Global demand had been a strong driver of China’s growth over the past three years, although that began to fade in late 2022. Exports have now fallen for four of the six months so far in 2023.
As global growth slows and as many central banks still seem poised to raise interest rates to push down inflation, it appears increasingly unlikely that foreign demand for Chinese goods will be able to help the world’s second-largest economy as its rebound falters.
“We see little respite for China’s exports in the second half, as the US is likely to enter a mild recession, while the Eurozone economy probably will remain weak,” Duncan Wrigley, chief China economist at Pantheon Macroeconomics, wrote in a note after the data release. “The risk of an escalating technology trade war with the US cannot be ruled out,” Wrigley said. He noted that Beijing’s export restrictions on gallium and germanium, which are used in the semiconductor and electric-vehicle industries, will take effect from next month.The weakness in export demand was widespread. Exports to the US fell almost 24%, the 11th straight month of declines and the worse result since the slump at the beginning of the pandemic.
Shipments to Asean, South Korea, Japan, Taiwan, Germany, Italy, the UK, the Netherlands and Canada all fell by double digits, and shipments to France were also down.
“External uncertainties are rising, and the global economy’s weak momentum and outlook of slowing growth is not improving yet,” said Bruce Pang, chief economist and head of strategy for Greater China at Jones Lang LaSalle Inc.
“The impact from unleashing earlier pent-up orders is basically gone,” although exports of goods such as electric cars and batteries continues to improve, he said.

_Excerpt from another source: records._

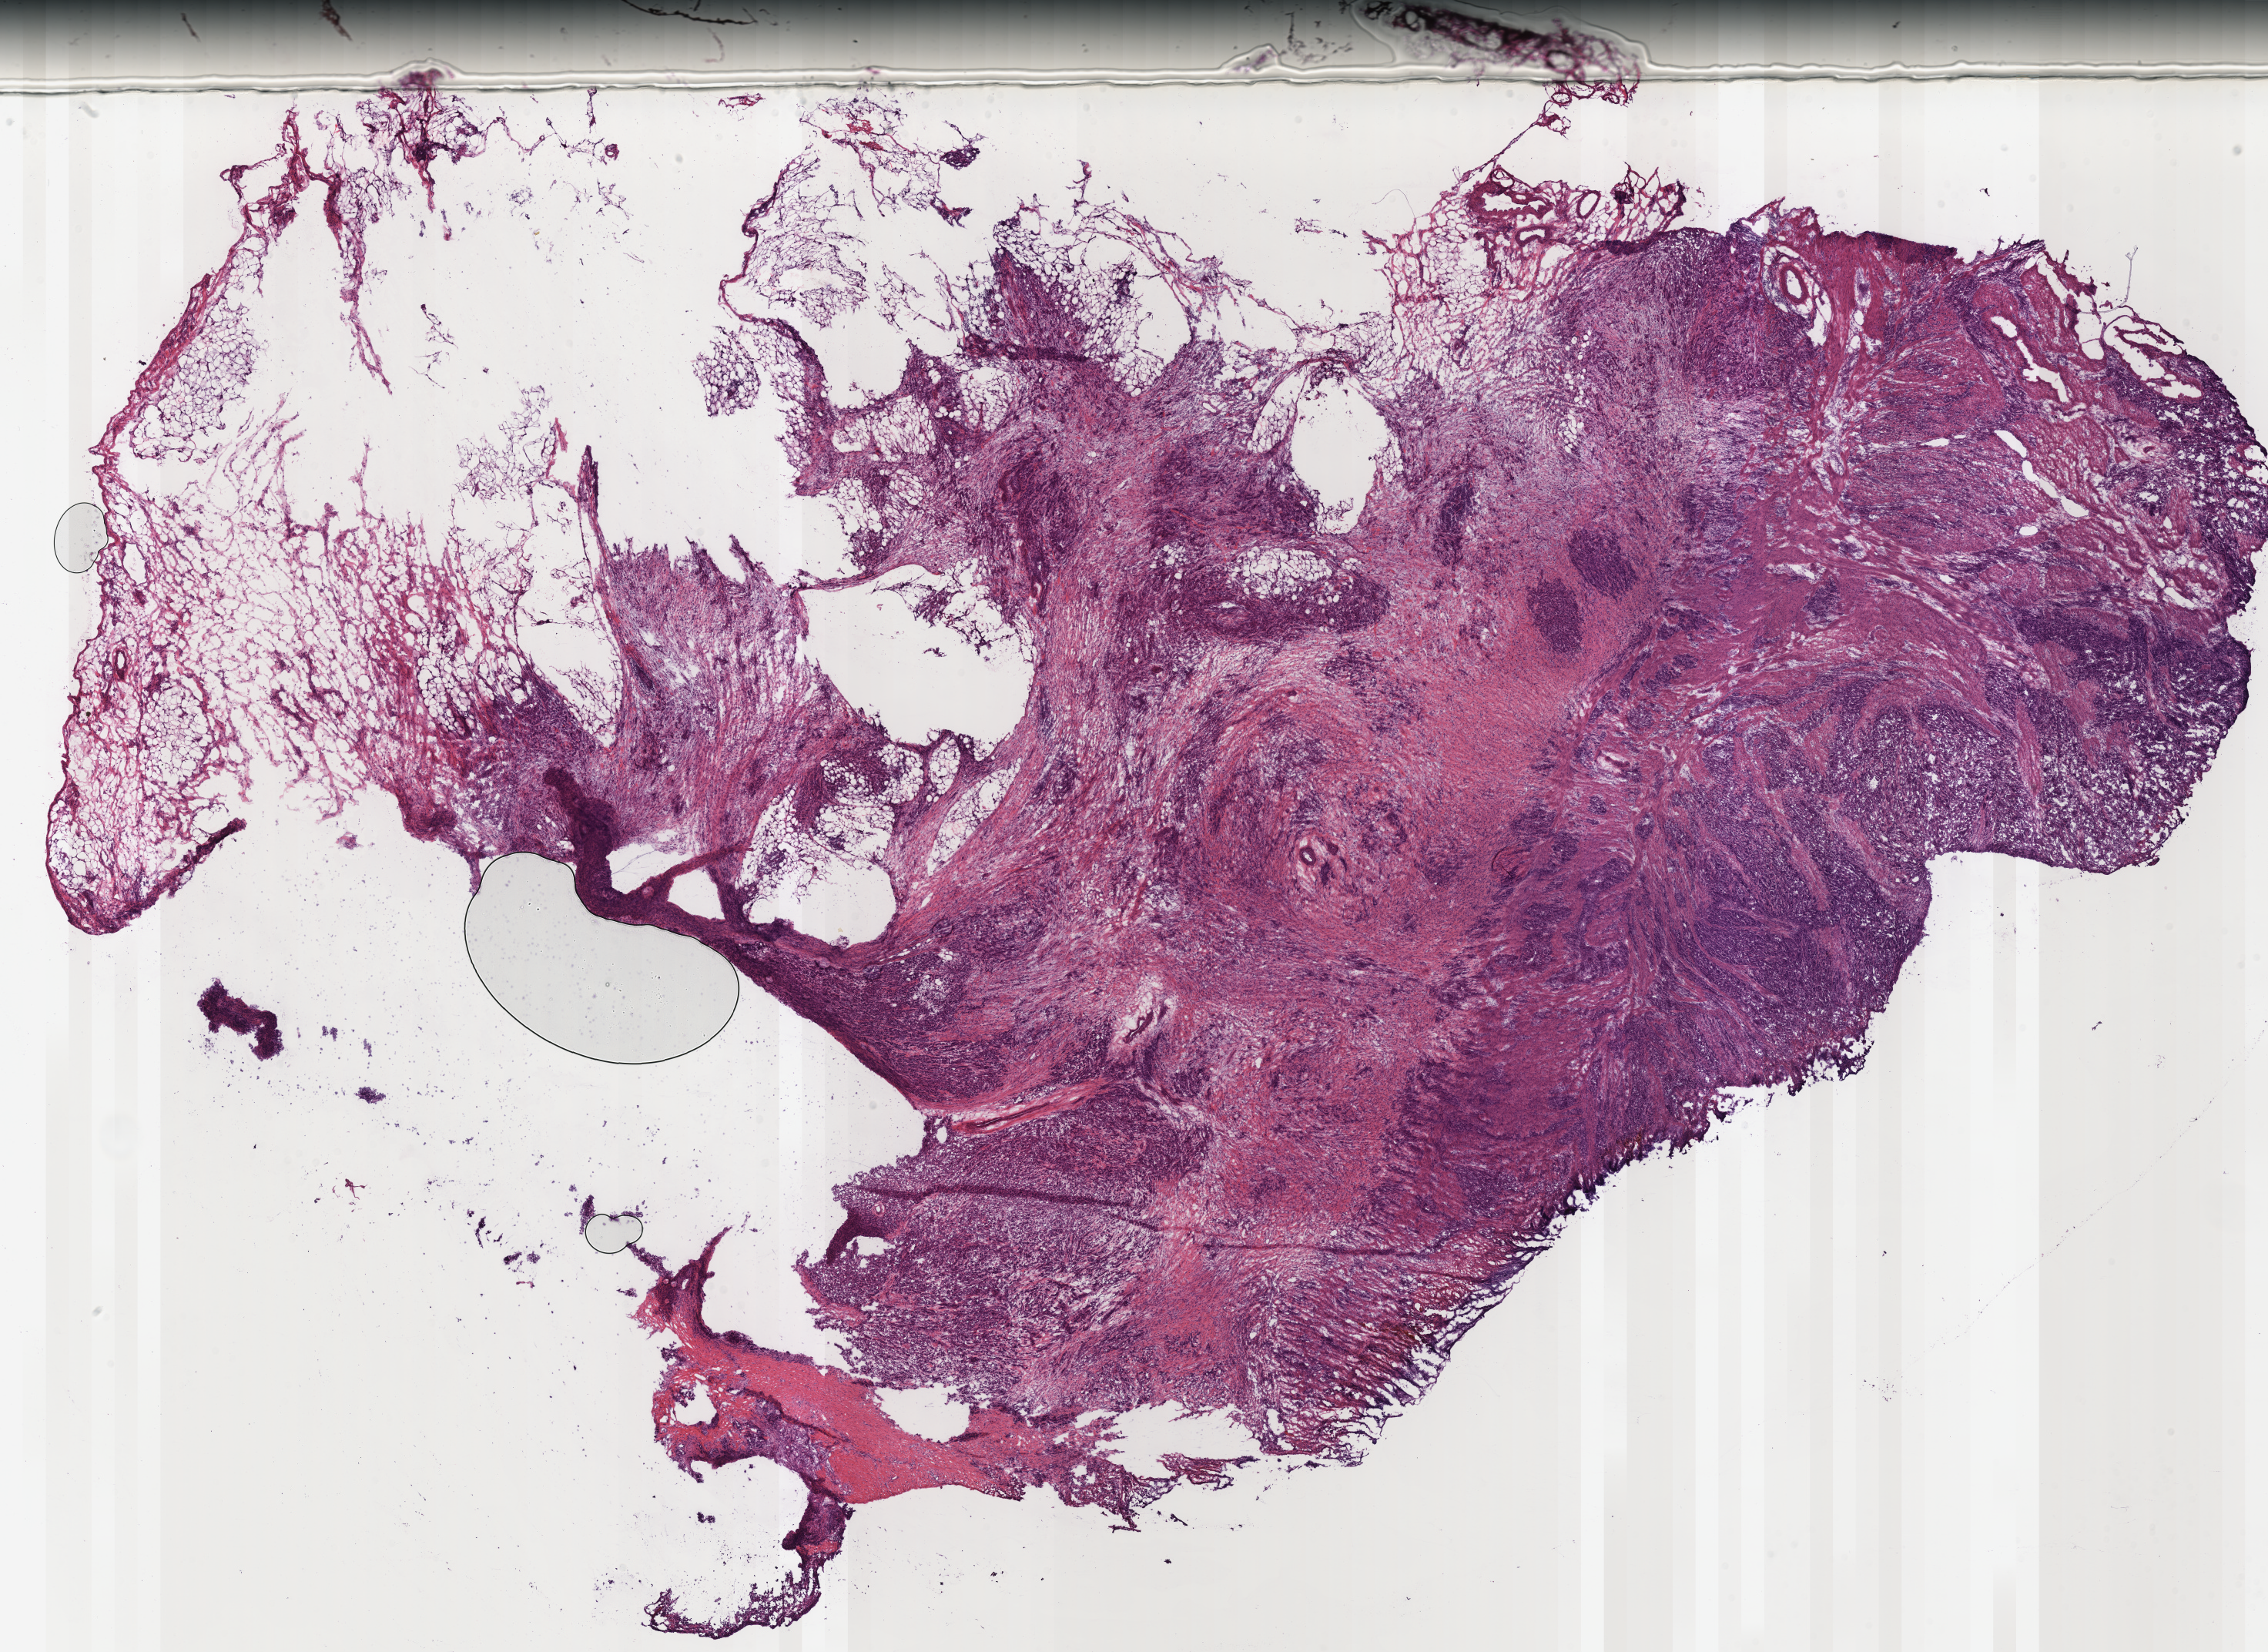
Whole-slide histology image, Hematoxylin and eosin (H&E) stained — whole scanned area (about 23.2 x 16.9 mm) shown as a low-resolution overview, frozen section from the bottom of the tissue portion, stomach, primary tumour sample. Patient: female, age at initial diagnosis 74 years. Histologic grade: G3 (poorly differentiated). Slide review estimates, as recorded: tumour cells 68%, tumour nuclei 61%, normal cells 22%, stromal cells 10%, necrosis 0%. Inflammatory infiltration, as recorded: lymphocyte infiltration 25%, monocyte infiltration 0%, neutrophil infiltration 0%.
AJCC pathologic stage: IIIB (7th edition). Diagnosis: Adenocarcinoma, NOS (gastric antrum). Lymph nodes positive (case pathology): 8 of 15 examined.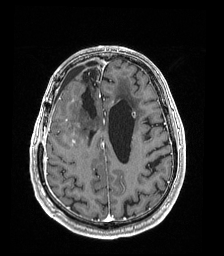
Brain MRI from a brain-tumour surgery series, one axial slice; T1-weighted post-contrast; 1 mm slice thickness; 224 × 256 image matrix, field of view 224 × 256 mm. From the clinical record (not read from this slice): histopathology: Astrocytoma; WHO grade: 4; IDH mutation: yes; tumour location: Right Frontal.
Annotated regions visible in this slice (expert manual segmentation):
- previous resection cavity: bounding box [x1, y1, x2, y2] px = [81, 68, 98, 119]
- tumour: [72, 139, 76, 145]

China’s shares rose on Thursday as Asia equities broadly gained. The mainland’s benchmark CSI 300 Index closed 1.4% higher, the biggest increase in a month, while Chinese shares traded in Hong Kong climbed 2.6% as of 3:55 p.m. local time. The offshore yuan was little changed at 7.1658 per dollar.
Unbalanced Trade
The import data underscores the weakness of the domestic economy and the impact of the tech war with the US and its allies. Demand in China for electronic parts from Taiwan and South Korea, along with commodities from elsewhere, is still down. Soybean, copper ore and concentrated copper, iron ore and natural gas imports all fell from May.
That has left the nation’s trade increasingly unbalanced, with the surplus in the first six months at a record for that period in data back through the late 1990s.
What Bloomberg Economics Says …
“The deeper decline in China’s exports in June drives home a painful message — a global economy that’s weakening won’t offer much support for China’s struggling recovery. A bigger drop in imports highlights weakening domestic demand — and the need for forceful policy support.”
-Eric Zhu, economist
“The weakening external demand continues to impact China’s trade,” said Lyu Daliang, spokesman of the the General Administration of Customs. “The global economy’s recovery is lacking a driver. Global trade and investment is slowing, while unilateralism, protectionism and geopolitical risks are rising.”
The government is looking to increase stimulus to support domestic growth — and the trajectory of global demand through the rest of the year will be an important factor for Beijing to determine how much help is needed.
“Take trade and other data together, we see reasonable chance of measured stimulus,” said Ding Shuang, chief economist for Greater China and North Asia at Standard Chartered Plc. He expects imports to outperform exports in the second half of the year on a moderate domestic recovery, and commodity prices to be less of a drag.